BEGIN

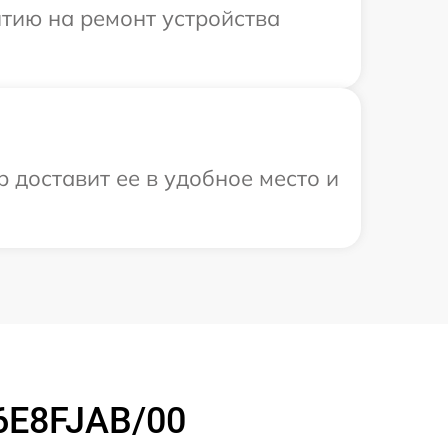
тию на ремонт устройства
р доставит ее в удобное место и
6E8FJAB/00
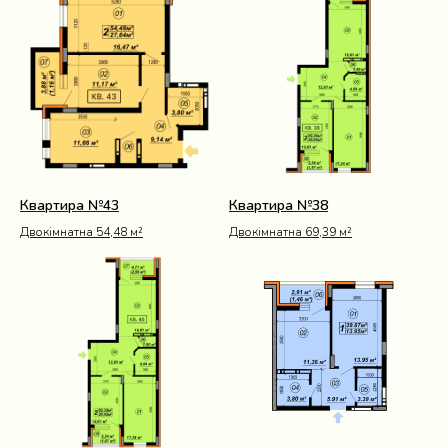
Квартира №43
Квартира №38
Двокімнатна 54,48 м²
Двокімнатна 69,39 м²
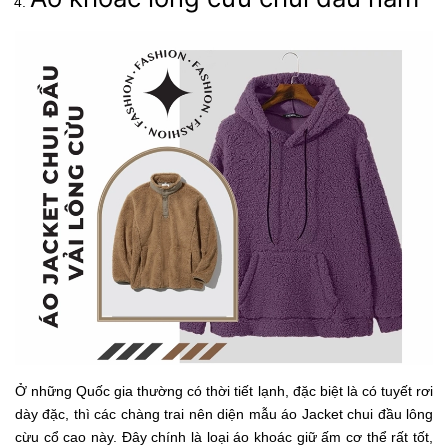
Ở những Quốc gia thường có thời tiết lạnh, đặc biệt là có tuyết rơi
dày đặc, thì các chàng trai nên diện mẫu áo Jacket chui đầu lông
cừu cổ cao này. Đây chính là loại áo khoác giữ ấm cơ thể rất tốt,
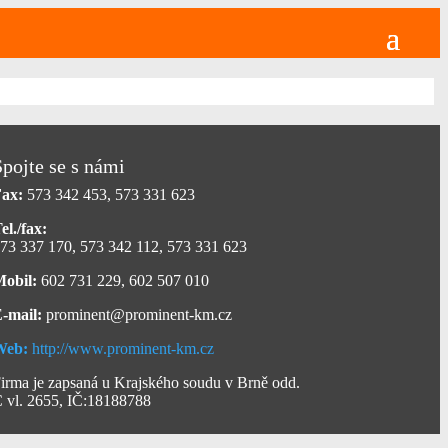
Spojte se s námi
ax:
573 342 453, 573 331 623
el./fax:
73 337 170, 573 342 112, 573 331 623
obil:
602 731 229, 602 507 010
-mail:
prominent@prominent-km.cz
Web:
http://www.prominent-km.cz
irma je zapsaná u Krajského soudu v Brně odd.
 vl. 2655, IČ:18188788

END

_What to do_
Copy the text lines of all the entries above word for word, omitting the pictures.

_Reply to the task_
тию на ремонт устройства
р доставит ее в удобное место и
6E8FJAB/00
Квартира №43
Квартира №38
Двокімнатна 54,48 м²
Двокімнатна 69,39 м²
Ở những Quốc gia thường có thời tiết lạnh, đặc biệt là có tuyết rơi
dày đặc, thì các chàng trai nên diện mẫu áo Jacket chui đầu lông
cừu cổ cao này. Đây chính là loại áo khoác giữ ấm cơ thể rất tốt,
Spojte se s námi
ax:
573 342 453, 573 331 623
el./fax:
73 337 170, 573 342 112, 573 331 623
obil:
602 731 229, 602 507 010
-mail:
prominent@prominent-km.cz
Web:
http://www.prominent-km.cz
irma je zapsaná u Krajského soudu v Brně odd.
 vl. 2655, IČ:18188788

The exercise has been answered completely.